Currently, there are 10,000 species of lizards and snakes around the world -- twice as many different species as mammals. Despite this modern diversity, scientists did not know much about the early stages of their evolution. "It is extraordinary when you realise you are answering long-standing questions about the origin of one of the largest groups of vertebrates on Earth," said Simoes. "Fossils are our only accurate window into the ancient past. Our new understanding of Megachirella is but a point in ancient time, but it tells us things about the evolution of lizards that we simply cannot learn from any of the 9000 or so species of lizards and snakes alive today," said Michael Caldwell, also from the University of Alberta.

Originally found in the early 2000s in the Dolomites Mountains of Northern Italy, researchers considered it an enigmatic lizard-like reptile but could not reach conclusive placement, and it ramained nearly unnoticed by the international community. In order to better understand both the anatomy of Megachirella and the earliest evolution of lizards and snakes researchers assembled the largest reptile dataset ever created.

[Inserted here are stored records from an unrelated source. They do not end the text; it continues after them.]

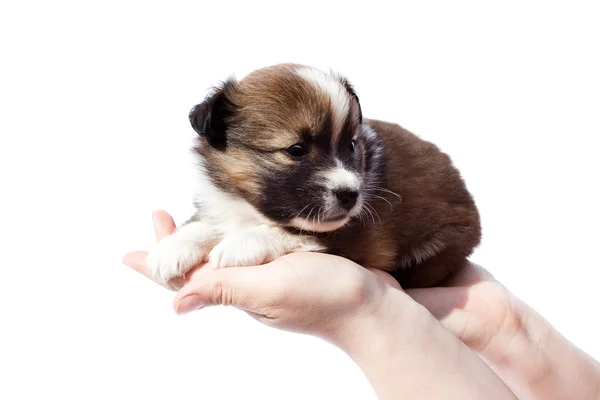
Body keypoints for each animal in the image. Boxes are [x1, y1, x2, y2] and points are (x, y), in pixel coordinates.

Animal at [148, 63, 480, 288]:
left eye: (351, 145)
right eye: (296, 149)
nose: (350, 196)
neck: (250, 208)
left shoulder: (358, 233)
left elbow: (295, 232)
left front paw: (241, 244)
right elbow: (206, 223)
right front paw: (174, 247)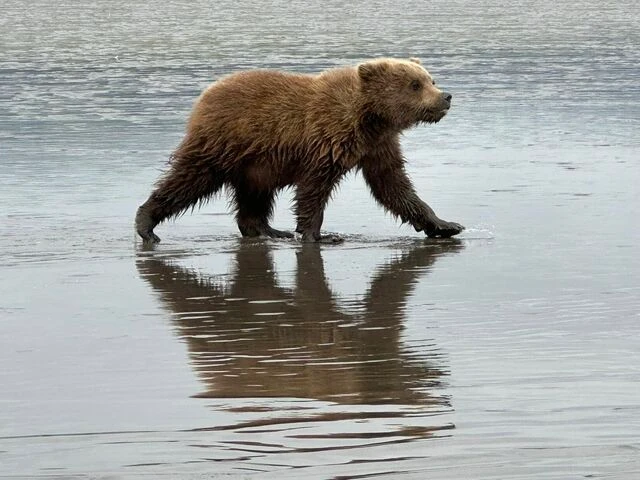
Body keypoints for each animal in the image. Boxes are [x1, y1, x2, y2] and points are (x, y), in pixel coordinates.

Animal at [135, 57, 464, 243]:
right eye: (415, 84)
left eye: (430, 79)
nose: (446, 96)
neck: (369, 118)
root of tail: (205, 95)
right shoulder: (326, 141)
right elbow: (313, 190)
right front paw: (318, 235)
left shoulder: (378, 146)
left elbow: (394, 186)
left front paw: (446, 225)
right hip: (223, 145)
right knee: (188, 180)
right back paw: (147, 224)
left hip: (256, 164)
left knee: (254, 196)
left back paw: (268, 230)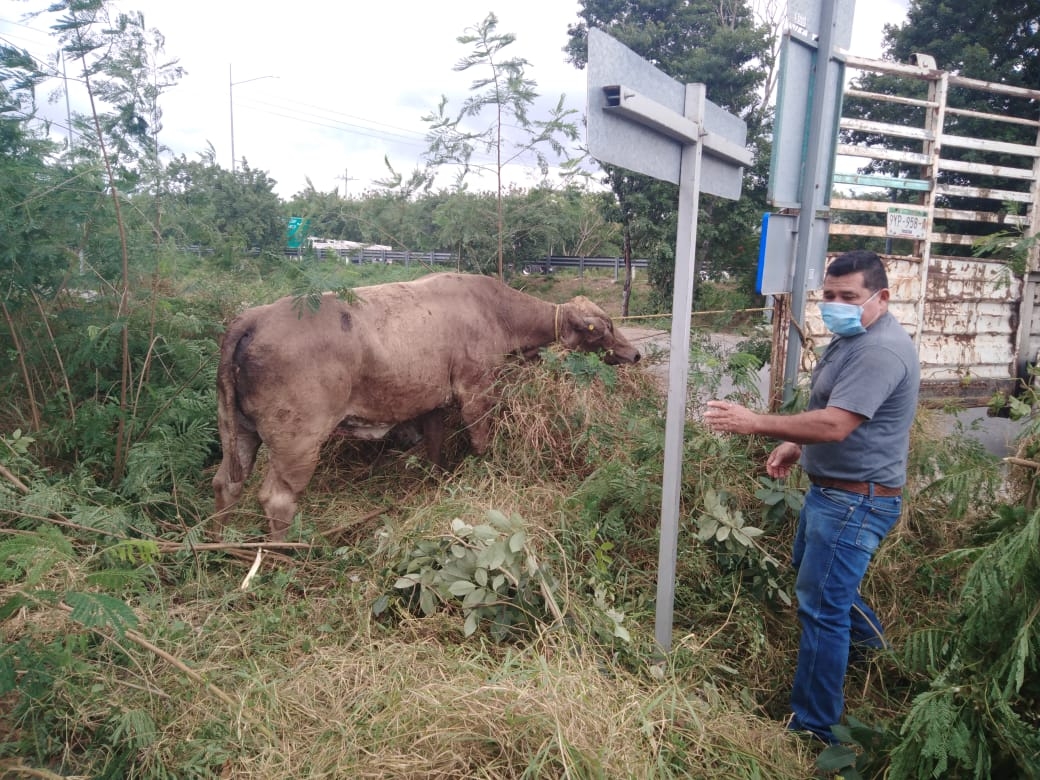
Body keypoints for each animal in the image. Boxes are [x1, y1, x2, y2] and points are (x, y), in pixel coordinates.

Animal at [212, 272, 636, 540]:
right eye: (607, 327)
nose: (635, 354)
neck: (496, 311)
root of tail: (254, 317)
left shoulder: (434, 400)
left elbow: (434, 447)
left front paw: (437, 484)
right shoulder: (476, 390)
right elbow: (481, 443)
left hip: (240, 431)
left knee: (226, 483)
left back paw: (220, 543)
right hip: (297, 439)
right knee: (277, 499)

They combined it with several new anatomical information from Megachirella obtained from high-resolution CT scans.The data was analysed using state of the art methods to assess relationships across species, revealing that the once enigmatic reptile was actually the oldest known squamate.

"At first I did not think Megachirella was a true lizard, but the empirical evidence uncovered in this study is substantial and can lead to no other conclusion," said Randall Nydam of the Midwestern University in the US.